Patheos.com—a non-denominational, non-partisan online media company that provides information and commentary from various religious and nonreligious perspective—indicates that abuse combined with religious positions of power is extremely insidious and that abuse exists in many religions.

If you grew up with parents that took religion to the level of extremist or zealot, then you may understand how damaging it can be.

These 3 things are signs of suffering from spiritual abuse

1. The bible and religious ideologies were used to control your behavior

Some families force their offspring to chronically read religious scriptures and memorize them. If the child strays from studying scripture, praying, or complying they are often beaten or emotionally abused.

Remember James Dobson? He was the founder of “Focus on the Family (1977),” which focused on sadomasochism—getting parents to beat their children into submission because it is “God’s will.” Supposedly, Dobson himself was beaten as a child yet he grew up and passed the tradition on, which damaged millions of children through his ministry’s ideologies.
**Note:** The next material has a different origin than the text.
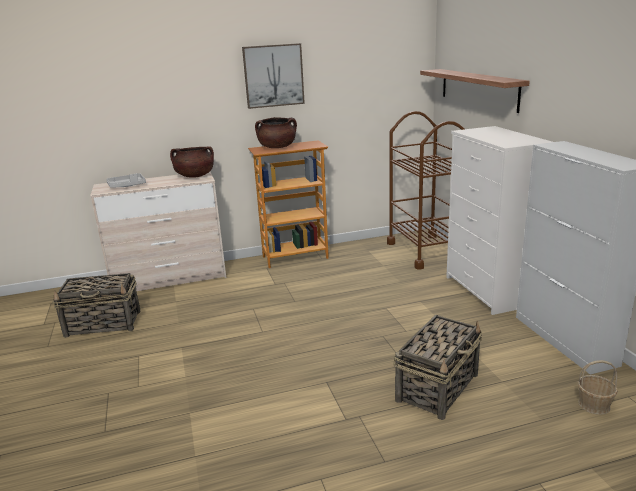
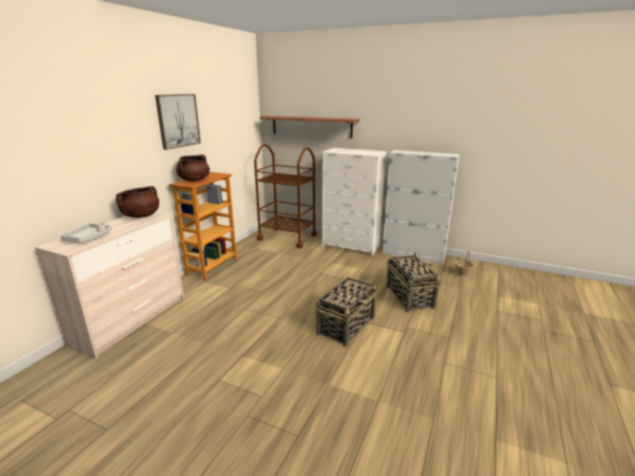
camera: 50 degrees left, 0 degrees up
basket [53,273,140,338] -> basket moved to [315,277,377,347]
2. You were subjected to things that seemed delusional and unreasonable

If your bible studies were so serious that any disturbance was blamed on demon spirits, your parents may be delusional as well as abusive. If your parents told you that your family pet was possessed by demons for interrupting your scripture study, there may some issues there. It is human nature to react to surrounding stimuli. Your family pet that moves around naturally, as animals do, is not demon possessed and is not trying to interrupt your interpretation of the “word.”
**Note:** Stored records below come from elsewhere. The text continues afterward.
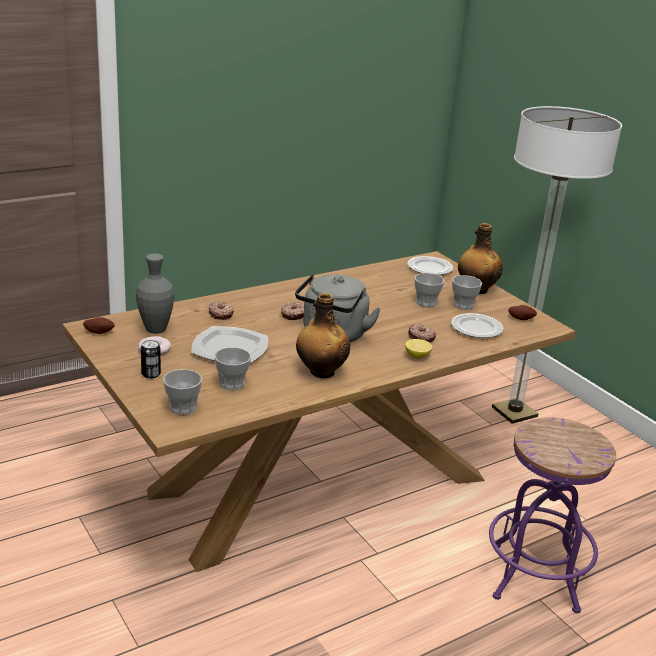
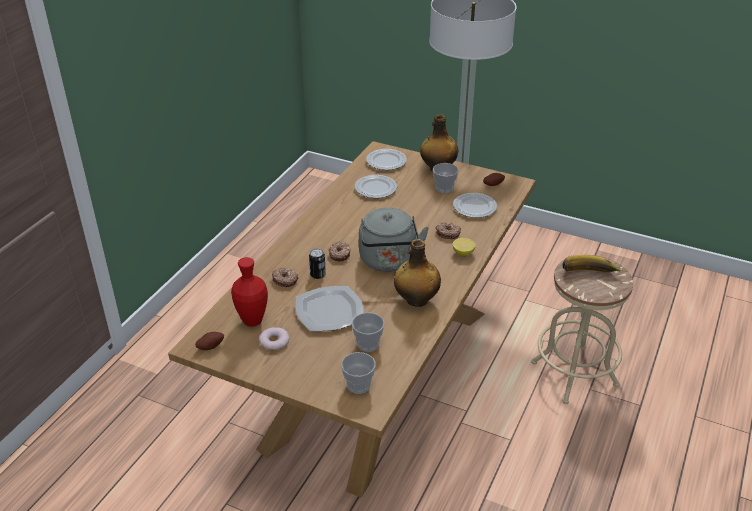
camera: 30 degrees left, 10 degrees up
grey vase [136,253,174,334] -> red vase [231,257,268,327]
can [141,340,161,378] -> can moved to [309,249,326,279]
cup [414,273,444,307] -> none
purple stool [489,418,616,613] -> beige stool [531,255,633,404]
none -> plate [355,175,397,198]
none -> banana [562,255,622,272]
This form of isolation from reality is a common tactic that they use. They are suddenly an elitist that refuses to partake in or refuses to consider impurity or distraction, they are holy.
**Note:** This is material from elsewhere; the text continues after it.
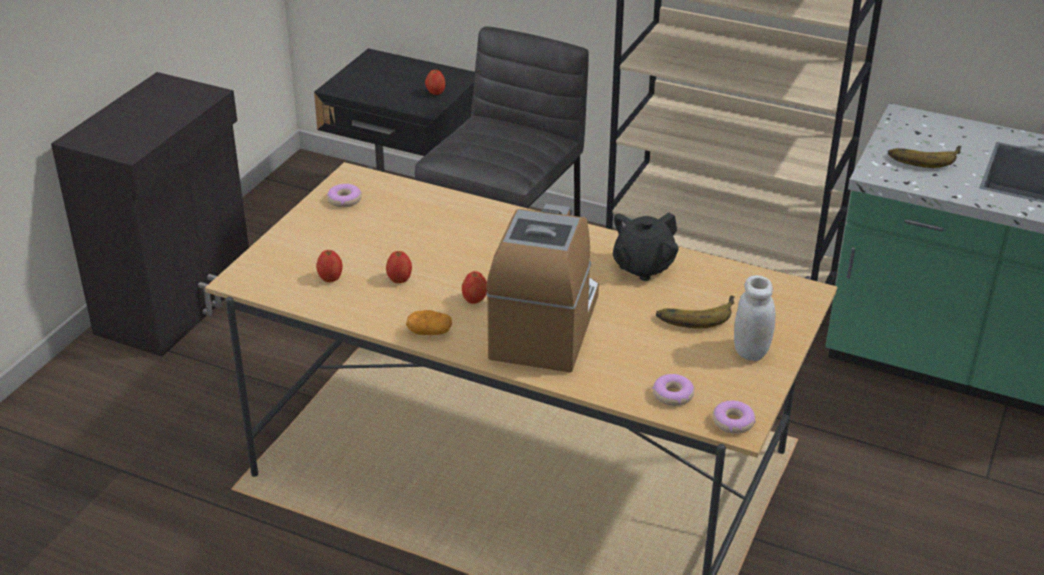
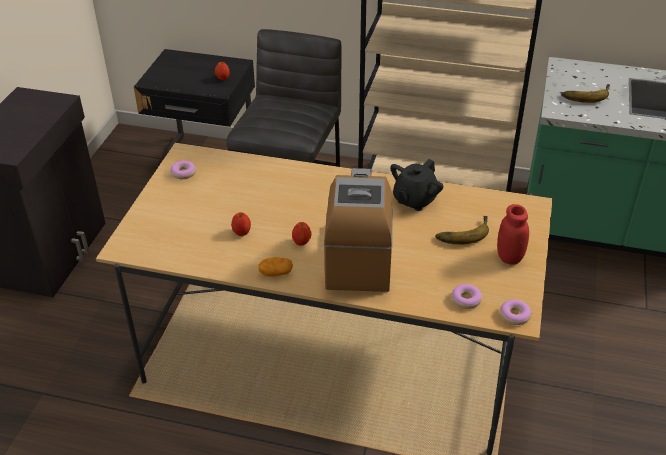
camera: 10 degrees left, 5 degrees up
apple [316,250,343,282] -> none
white jar [734,275,775,361] -> red jar [497,204,529,265]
They prefer this isolationist behavior and they will condemn and mock you if you do not conform.

3. Your parent/s used the bible to justify their abusive behavior but demean yours

You better not question their tactics. Blind obedience is the way that they teach you to worship them and that their opinion is more important than the actual religion. They have actually replaced your religion with themselves and expect you to emulate their behavior and worship them.

They will demand that you totally submit, and if you do not, you will face physical, verbal, and emotional discipline. When they abuse you, they will find scripture verses to justify it and also follow it up with verses to condemn your behavior.

The wounds

Sometimes children who are being molested by their parents are told that God wants them to be obedient. Adults that have suffered sexual abuse as children at the hand of a loved one suffer the effects for a lifetime. They were taught that submission and obedience supersede their personal boundaries and they were taught that the ones they love and trust will hurt them the most.

Submission and obedience are in a general sense virtues; so children are indoctrinated into these belief systems that teach them—that is why so many people feel that teaching children about religion before they are even cognizant is highly inappropriate. It is the twisting of good things in order to do harm that is so disturbing about this kind of abuse.

The wounds of Spiritual Abuse are deep. You may lack the ability to appreciate the self and have a tough time asserting boundaries without feeling huge amounts of guilt. You may carry large burdens of care for others in the name of being “a good person,” but you enable others to harm you and break your boundaries.

The wounded are often deeply conflicted about doing the right thing and decision-making. They also can be very unconfident because they have never dared to ask themselves what they want, think, or feel—they are often unaware of where they stop and someone else begins. They seek external approval and often disregard how they feel inside, or forget how to find peace.

If you suffer from spiritual abuse, please talk to your therapist and reach out to find therapy groups that focus on healing from trauma.